His writing style makes the mind wonder how anyone could ever survive or recover from the situations faced. As you read, you are in fight. Transference made me feel each casualty, drink canteen water filled downstream from bloated bodies, wade neck deep to fight, and absorb a round in the face.
I wish Fate Unknown was required reading for the American History student. Vietnam was different than other wars. This memoir blew me away with the idiosyncrasies. Mitchell’s duty reflections left me with a vivid education from multiple perspectives about the hell faced.
War terminology can be understood, pictures are clear, and some are in color. From professional skills required to launch an assault to the “pucker factor” measurement of fear, I came away soberly informed and in admiration for the brave. I highly recommend this book. It injects a breathtaking dose of reality from the courageous who served in life-taking combat far away in the jungle and on the rice paddies.
Reviewed by: Hodge Wood (2015)
Many of you have seen movie versions of war, but have you ever asked yourself what it was really like to be a fighting soldier in the Vietnam War?
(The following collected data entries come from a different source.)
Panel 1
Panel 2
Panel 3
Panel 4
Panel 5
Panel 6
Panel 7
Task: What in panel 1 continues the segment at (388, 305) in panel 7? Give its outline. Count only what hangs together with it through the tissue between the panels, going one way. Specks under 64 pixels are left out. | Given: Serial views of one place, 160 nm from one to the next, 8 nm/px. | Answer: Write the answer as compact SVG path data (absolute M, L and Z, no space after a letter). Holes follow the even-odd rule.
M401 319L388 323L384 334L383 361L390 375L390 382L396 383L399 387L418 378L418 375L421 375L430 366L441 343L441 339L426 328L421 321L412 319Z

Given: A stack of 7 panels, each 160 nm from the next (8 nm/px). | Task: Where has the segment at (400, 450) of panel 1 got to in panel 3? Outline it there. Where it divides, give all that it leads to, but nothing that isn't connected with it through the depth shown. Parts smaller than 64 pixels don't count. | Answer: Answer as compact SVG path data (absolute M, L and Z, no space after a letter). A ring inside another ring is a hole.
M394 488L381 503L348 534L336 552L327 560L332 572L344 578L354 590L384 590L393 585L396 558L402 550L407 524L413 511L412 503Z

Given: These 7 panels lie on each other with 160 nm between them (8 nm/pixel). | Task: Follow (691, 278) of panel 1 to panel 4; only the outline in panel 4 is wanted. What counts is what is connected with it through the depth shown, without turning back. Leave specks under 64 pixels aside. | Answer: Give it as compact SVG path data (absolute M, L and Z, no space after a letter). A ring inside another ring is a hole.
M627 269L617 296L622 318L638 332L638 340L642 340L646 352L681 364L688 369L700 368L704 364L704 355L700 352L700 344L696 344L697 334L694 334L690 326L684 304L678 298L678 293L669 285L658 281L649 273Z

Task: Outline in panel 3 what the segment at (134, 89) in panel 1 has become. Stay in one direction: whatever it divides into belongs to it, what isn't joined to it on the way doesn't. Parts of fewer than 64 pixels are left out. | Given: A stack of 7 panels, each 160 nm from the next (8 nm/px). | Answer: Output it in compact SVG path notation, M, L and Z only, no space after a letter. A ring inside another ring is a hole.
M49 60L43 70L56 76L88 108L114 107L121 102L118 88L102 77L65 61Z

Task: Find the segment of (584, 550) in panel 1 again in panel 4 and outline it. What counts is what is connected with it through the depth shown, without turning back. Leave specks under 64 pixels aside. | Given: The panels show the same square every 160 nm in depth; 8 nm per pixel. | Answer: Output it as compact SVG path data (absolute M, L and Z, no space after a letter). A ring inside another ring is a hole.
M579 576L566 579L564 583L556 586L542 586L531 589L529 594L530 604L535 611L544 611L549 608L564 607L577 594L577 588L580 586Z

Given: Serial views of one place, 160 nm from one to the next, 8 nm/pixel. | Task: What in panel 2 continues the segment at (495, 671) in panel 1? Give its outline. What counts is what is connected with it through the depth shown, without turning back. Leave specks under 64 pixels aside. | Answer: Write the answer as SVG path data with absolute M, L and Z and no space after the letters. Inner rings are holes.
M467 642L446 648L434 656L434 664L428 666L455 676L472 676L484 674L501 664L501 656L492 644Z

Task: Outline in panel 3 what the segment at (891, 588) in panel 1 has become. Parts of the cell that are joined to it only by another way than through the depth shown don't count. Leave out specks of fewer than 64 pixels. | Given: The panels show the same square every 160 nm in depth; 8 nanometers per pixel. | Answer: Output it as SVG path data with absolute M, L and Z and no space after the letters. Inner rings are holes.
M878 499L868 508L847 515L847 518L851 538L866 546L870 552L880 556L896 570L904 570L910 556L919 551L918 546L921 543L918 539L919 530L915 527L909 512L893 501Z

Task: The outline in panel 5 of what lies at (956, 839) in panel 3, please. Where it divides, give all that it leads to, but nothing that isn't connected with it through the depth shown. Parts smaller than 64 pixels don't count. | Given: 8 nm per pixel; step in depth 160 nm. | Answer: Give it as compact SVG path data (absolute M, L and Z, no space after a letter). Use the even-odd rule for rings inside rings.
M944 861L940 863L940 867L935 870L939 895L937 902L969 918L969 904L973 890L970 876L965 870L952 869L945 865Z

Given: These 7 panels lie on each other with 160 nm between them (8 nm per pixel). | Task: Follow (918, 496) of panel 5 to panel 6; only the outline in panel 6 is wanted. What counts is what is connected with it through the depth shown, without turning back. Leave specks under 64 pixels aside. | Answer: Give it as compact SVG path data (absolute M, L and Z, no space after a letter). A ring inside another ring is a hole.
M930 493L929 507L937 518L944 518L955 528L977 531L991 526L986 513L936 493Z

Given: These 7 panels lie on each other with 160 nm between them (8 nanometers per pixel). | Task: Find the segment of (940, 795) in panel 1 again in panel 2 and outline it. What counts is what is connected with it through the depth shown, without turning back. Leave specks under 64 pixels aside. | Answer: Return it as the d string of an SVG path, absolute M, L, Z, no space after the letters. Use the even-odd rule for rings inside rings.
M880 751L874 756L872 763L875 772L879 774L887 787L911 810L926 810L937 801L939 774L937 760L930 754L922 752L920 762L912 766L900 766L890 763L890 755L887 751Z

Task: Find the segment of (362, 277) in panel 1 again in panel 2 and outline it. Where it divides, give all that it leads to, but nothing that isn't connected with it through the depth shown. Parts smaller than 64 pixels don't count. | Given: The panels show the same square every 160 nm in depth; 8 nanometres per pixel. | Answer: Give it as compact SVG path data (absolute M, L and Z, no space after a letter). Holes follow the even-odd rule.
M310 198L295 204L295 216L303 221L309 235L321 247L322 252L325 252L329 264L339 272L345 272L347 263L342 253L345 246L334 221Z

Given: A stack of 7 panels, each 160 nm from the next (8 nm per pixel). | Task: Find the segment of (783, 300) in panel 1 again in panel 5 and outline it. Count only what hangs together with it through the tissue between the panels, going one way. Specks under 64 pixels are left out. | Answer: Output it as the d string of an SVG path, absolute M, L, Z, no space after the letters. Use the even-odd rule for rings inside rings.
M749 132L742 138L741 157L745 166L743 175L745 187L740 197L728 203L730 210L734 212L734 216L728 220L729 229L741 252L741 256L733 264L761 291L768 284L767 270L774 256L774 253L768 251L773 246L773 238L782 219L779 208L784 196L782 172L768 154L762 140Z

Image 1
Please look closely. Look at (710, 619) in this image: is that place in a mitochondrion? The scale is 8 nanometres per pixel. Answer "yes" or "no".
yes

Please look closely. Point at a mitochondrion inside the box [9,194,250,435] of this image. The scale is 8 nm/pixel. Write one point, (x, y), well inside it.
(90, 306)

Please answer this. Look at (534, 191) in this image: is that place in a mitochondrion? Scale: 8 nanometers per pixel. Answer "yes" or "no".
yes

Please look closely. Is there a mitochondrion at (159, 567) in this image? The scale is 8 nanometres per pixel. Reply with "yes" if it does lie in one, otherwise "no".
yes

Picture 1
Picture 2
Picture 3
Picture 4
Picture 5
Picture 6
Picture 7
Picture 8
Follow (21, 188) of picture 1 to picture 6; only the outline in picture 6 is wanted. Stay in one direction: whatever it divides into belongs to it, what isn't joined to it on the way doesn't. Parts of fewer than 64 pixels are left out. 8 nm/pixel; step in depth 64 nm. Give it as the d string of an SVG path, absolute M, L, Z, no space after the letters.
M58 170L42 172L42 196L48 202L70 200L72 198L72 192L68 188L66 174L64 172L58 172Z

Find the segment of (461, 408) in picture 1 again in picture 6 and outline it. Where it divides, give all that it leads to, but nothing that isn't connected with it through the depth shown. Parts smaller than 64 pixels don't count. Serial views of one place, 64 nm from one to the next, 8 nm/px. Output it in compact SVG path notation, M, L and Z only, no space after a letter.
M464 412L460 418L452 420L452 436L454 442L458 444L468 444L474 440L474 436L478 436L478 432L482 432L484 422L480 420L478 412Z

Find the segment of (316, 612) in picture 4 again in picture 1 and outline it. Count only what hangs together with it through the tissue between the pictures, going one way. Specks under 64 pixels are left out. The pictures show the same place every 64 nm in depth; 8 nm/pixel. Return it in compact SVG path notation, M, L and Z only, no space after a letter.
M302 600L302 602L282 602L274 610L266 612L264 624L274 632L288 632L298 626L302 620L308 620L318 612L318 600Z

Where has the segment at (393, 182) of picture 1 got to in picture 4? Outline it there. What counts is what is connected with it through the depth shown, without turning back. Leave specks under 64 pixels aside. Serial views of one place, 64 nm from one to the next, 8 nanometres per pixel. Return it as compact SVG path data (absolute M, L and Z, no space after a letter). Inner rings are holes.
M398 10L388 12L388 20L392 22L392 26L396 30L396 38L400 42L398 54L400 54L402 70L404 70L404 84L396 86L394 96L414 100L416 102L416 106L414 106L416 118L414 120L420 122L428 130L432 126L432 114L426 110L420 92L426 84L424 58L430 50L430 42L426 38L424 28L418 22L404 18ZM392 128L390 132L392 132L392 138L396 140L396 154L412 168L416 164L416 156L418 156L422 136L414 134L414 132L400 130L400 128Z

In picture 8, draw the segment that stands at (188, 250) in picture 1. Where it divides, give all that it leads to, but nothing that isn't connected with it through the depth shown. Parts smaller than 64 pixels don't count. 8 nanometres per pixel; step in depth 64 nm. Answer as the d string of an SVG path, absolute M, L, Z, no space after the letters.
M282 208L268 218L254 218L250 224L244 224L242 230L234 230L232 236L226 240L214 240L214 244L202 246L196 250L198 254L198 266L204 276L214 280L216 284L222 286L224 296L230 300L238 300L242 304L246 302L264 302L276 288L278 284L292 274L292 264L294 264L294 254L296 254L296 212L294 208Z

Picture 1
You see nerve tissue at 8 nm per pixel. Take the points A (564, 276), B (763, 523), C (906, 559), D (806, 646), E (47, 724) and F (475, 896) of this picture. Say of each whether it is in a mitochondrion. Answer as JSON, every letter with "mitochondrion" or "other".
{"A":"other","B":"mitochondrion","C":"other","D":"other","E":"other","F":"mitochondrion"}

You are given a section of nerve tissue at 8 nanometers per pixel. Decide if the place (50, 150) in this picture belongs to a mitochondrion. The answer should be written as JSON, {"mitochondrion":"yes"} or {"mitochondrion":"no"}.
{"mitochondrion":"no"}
In Fate Unknown, the author, a member of the famed 101st Airborne Division takes the readers to the battlefield, with boots on the ground, as he candidly shares many of his personal experiences of his 1966 tour. He also reveals insightful accounts from fellow soldiers of different ranks, as they saw and lived through it. Situations and battles come into sharp focus through the eyes and ears of those whose lives were changed forever by their tour in Vietnam. This is a compelling, insightful and nonfictional account of a combat tour. So lace up your jungle boots and live the battle as experienced by an airborne infantry unit during the Vietnam War. You will gain a true understanding of combat and probably change your outlook of war.